GERMANY: The government has announced the expulsion of a Russian diplomat over a case in which a woman was arrested on suspicion of supplying information related to the war in Ukraine to an intelligence contact at Moscow’s embassy in Berlin.
The Foreign Ministry said today that “the German government doesn’t tolerate espionage in Germany, still less under the disguise of diplomatic status.”
It said it had summoned Moscow’s ambassador and told him it was expelling “the person in question who spied on behalf of Russia.”
NIGERIA: More than a million people in the north-east could lose access to emergency food and nutrition aid within weeks unless funding is secured, the World Food Programme warned today.
It said 35 million people in Nigeria were likely to experience severe hunger this year, the highest figure ever recorded by the United Nations agency in the country.
PHILIPPINES: A Filipina journalist was found guilty of terrorism charges today, a verdict that was condemned by press freedom watchdogs but welcomed by officials fighting a communist insurgency.

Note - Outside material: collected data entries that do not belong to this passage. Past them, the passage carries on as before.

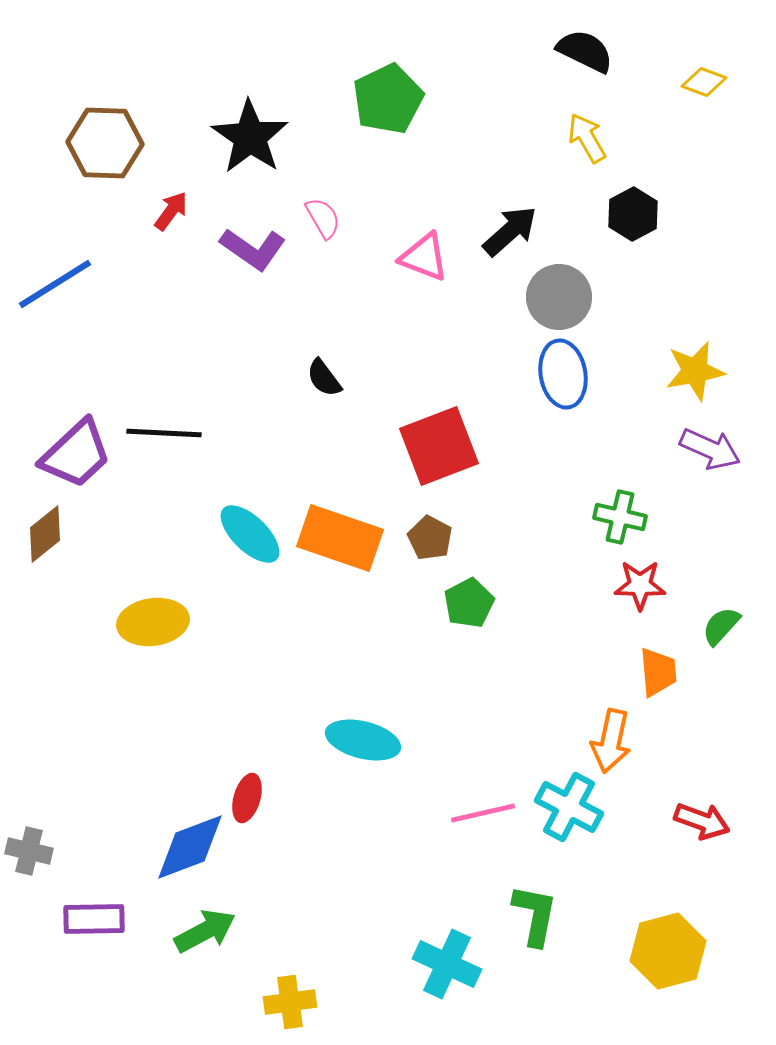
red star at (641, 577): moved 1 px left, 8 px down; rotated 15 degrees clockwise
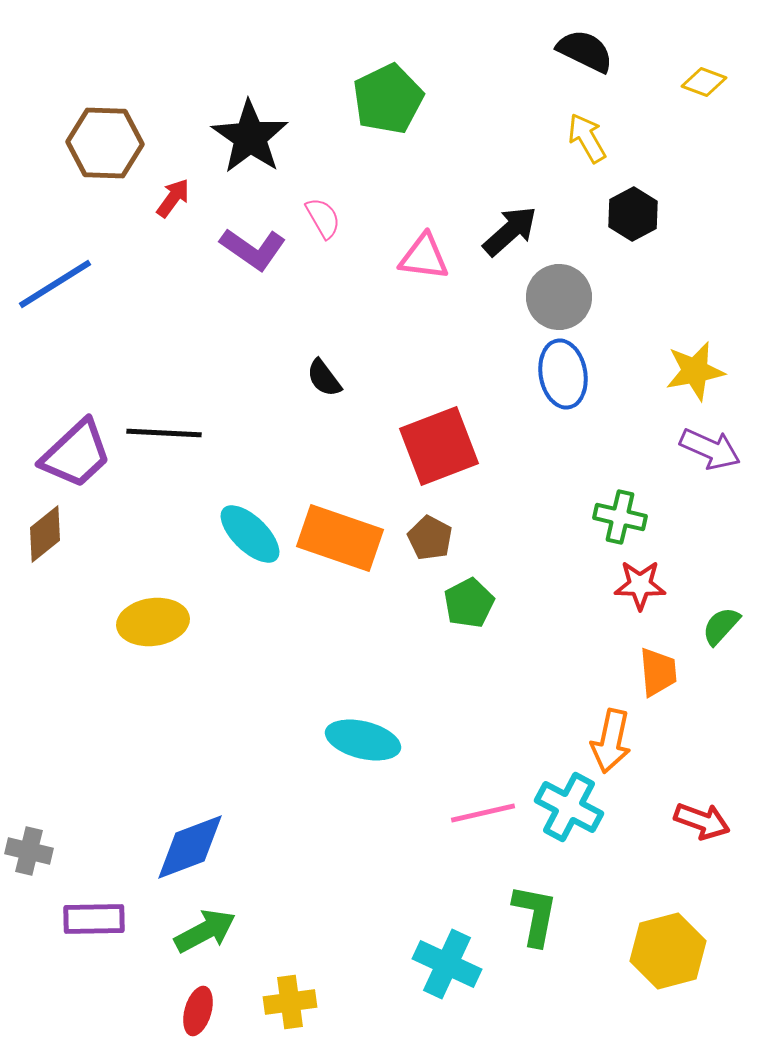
red arrow at (171, 211): moved 2 px right, 13 px up
pink triangle at (424, 257): rotated 14 degrees counterclockwise
red ellipse at (247, 798): moved 49 px left, 213 px down
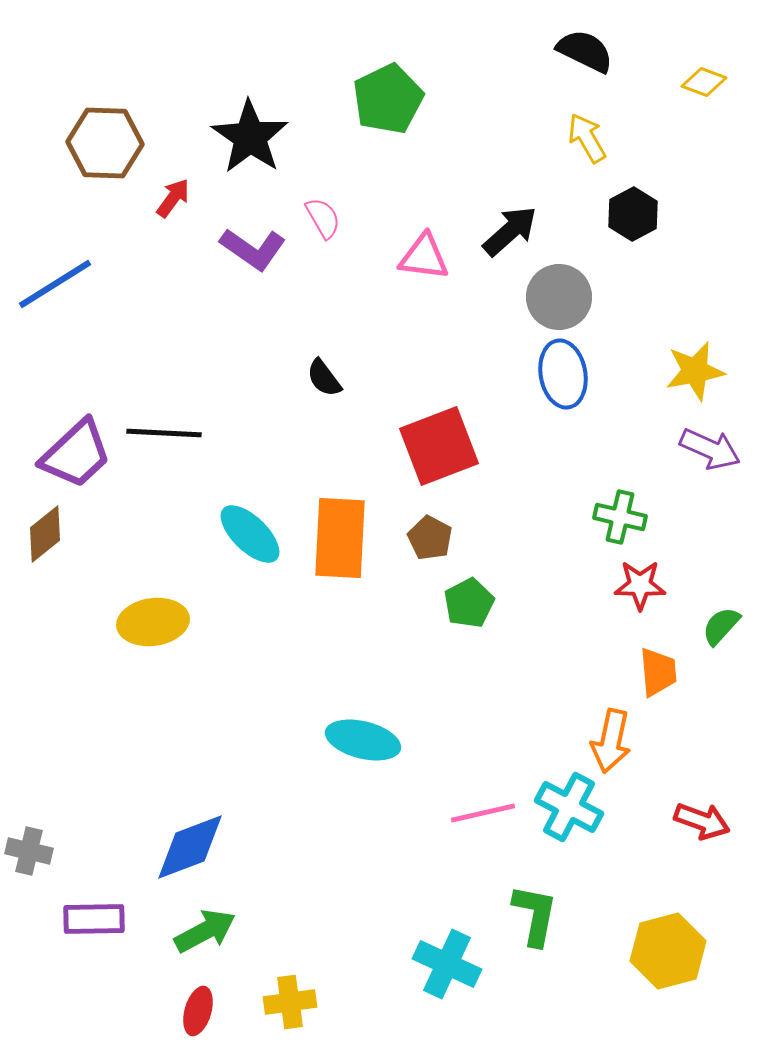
orange rectangle at (340, 538): rotated 74 degrees clockwise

Presiding Judge Georgina Perez of the Regional Trial Court in central Tacloban city convicted Frenchie Mae Cumpio and human rights missionary Marielle Domequil, who have been jailed for nearly six years, of financing terrorism.
MALAYSIA: Former army chief Hafizuddiean Jantan was charged today with laundering more than 2.1 million ringgit (around £387,000) following investigations into alleged corruption in defence contracts.
He pleaded not guilty to four charges of receiving proceeds from illegal activities between 2024 and 2025 under an anti-money laundering law.